Aimee Jaramillo-Lambert
Education
- B.S. - University of California, Davis
- Ph.D. - University of California, Davis
- Postdoctoral - The George Washington University Medical Center
- Postdoctoral - National Institute for Diabetes and Digestive and Kidney Diseases, National Institutes of Health
Teaching
- BISC403: Genetics
- BISC400: Special Topics in Biology (Chromosome Structure and Function)
Research Interests
During sexual reproduction, haploid gametes (i.e. eggs and sperm) are generated from diploid precursors through the specialized cell division of meiosis. Meiosis reduces ploidy by following one round of DNA replication with two rounds of chromosome segregation (Meiosis I and Meiosis II respectively). In Meiosis I homologous chromosomes separate, which requires pairing, synapsis, and recombination. In Meiosis II sister chromatids segregate from each other similarly to mitosis. Meiotic events must be tightly regulated to ensure the accurate segregation of chromosomes. Problems in chromosome segregation can compromise basic cellular functions leading to infertility, progeny inviability, birth defects, and cancer.
Current Projects
We utilize the unique structural organization of the C. elegans germ line to study sex-specific differences in the specialized cell division of meiosis (the cell division that makes sperm and eggs). Currently, we are focused on two main projects:
1) Identification of components required for the differential regulation of TOP-2 in male and female meiosis. Type II DNA topoisomerases (Topo II) are enzymes that play a crucial role in chromosome integrity by unknotting and untangling DNA. Topo II has mostly been studied in mitosis (the cell division that creates new cells for ordinary tissue growth). Due to their critical roles in mitosis, topoisomerases are important chemotherapy targets for cancer patients. Topo II is present in many different cells including cells that are undergoing the specialized cell division of meiosis. Much less is known about the role of Topo II in the meiotic cell cycle. We are using a combination of cell biology, live imaging, biochemistry, and proteomics to answer the following questions: 1) When and how does Topo II interact with the complex chromosome structure and proteins that are required to pair and segregate homologs (synaptonemal complex, recombination proteins, condensins, and cohesins)? and 2) How is Topo II regulated during both meiotic divisions?

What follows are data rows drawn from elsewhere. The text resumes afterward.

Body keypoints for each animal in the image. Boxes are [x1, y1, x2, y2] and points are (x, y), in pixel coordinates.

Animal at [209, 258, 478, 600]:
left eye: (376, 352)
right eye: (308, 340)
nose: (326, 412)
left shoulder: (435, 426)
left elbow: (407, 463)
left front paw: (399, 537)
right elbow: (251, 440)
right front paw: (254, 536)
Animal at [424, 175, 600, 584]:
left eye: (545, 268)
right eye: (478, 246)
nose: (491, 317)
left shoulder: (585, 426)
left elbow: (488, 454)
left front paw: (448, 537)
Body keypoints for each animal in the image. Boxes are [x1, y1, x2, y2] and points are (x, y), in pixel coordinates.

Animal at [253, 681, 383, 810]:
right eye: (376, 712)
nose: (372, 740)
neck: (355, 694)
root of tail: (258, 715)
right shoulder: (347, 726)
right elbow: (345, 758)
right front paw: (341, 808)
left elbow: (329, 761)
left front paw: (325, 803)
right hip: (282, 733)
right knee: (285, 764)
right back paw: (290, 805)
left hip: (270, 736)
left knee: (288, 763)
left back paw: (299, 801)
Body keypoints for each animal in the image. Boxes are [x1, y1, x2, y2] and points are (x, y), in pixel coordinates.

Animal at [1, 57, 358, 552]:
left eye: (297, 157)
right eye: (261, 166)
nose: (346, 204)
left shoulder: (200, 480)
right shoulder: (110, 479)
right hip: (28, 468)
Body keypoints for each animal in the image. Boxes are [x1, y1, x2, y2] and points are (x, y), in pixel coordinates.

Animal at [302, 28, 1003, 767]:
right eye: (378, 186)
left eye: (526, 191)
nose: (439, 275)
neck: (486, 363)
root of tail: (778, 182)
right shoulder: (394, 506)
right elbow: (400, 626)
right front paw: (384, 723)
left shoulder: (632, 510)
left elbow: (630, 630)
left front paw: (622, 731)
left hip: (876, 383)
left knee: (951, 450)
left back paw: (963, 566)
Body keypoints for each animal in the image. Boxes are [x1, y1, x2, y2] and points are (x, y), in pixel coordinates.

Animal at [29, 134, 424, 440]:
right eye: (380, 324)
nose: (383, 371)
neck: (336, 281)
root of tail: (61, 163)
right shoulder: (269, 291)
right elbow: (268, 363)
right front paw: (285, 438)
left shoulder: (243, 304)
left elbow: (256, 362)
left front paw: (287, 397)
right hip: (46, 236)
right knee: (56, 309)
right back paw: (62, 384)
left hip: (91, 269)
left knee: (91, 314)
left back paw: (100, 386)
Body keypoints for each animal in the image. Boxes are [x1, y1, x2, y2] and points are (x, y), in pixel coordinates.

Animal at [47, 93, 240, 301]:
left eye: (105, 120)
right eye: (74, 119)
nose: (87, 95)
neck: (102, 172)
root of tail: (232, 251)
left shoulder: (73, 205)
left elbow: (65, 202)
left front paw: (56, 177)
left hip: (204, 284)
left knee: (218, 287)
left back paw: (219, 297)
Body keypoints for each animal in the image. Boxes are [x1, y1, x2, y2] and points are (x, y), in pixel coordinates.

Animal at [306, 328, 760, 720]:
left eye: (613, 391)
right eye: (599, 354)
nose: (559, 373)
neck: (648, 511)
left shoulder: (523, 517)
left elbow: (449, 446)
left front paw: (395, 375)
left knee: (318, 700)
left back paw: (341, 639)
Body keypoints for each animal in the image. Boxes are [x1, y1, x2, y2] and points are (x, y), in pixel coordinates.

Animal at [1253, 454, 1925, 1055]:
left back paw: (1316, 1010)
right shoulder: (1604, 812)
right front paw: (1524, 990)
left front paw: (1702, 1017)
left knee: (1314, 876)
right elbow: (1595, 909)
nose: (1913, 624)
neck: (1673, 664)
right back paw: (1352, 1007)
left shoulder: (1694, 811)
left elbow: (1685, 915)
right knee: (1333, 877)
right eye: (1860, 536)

2) Identification of the mechanisms that contribute to differences in meiotic chromosome structure in male and female meiosis. In both mitosis and meiosis DNA needs to be organized into chromosomes. In addition, these chromosomes need to be structured in a way that leads to their correct separation into daughter cells. As chromosomes prepare to separate, the chromatin compacts. Chromosome compaction during mitosis requires the action of condensin proteins and post-translational modifications of histone proteins. In meiotic prophase I, chromosome compaction is further complicated by the need to condense and restructure chromosomes in the context of a homologous partner. In several organisms both chromosome size and nuclear volume has been found to be greatly reduced in spermatogenesis compared to oogenesis. We are using a targeted candidate gene approach and a genetic screening strategy to identify novel genes that differentially regulate chromosome compaction in spermatogenesis and oogenesis.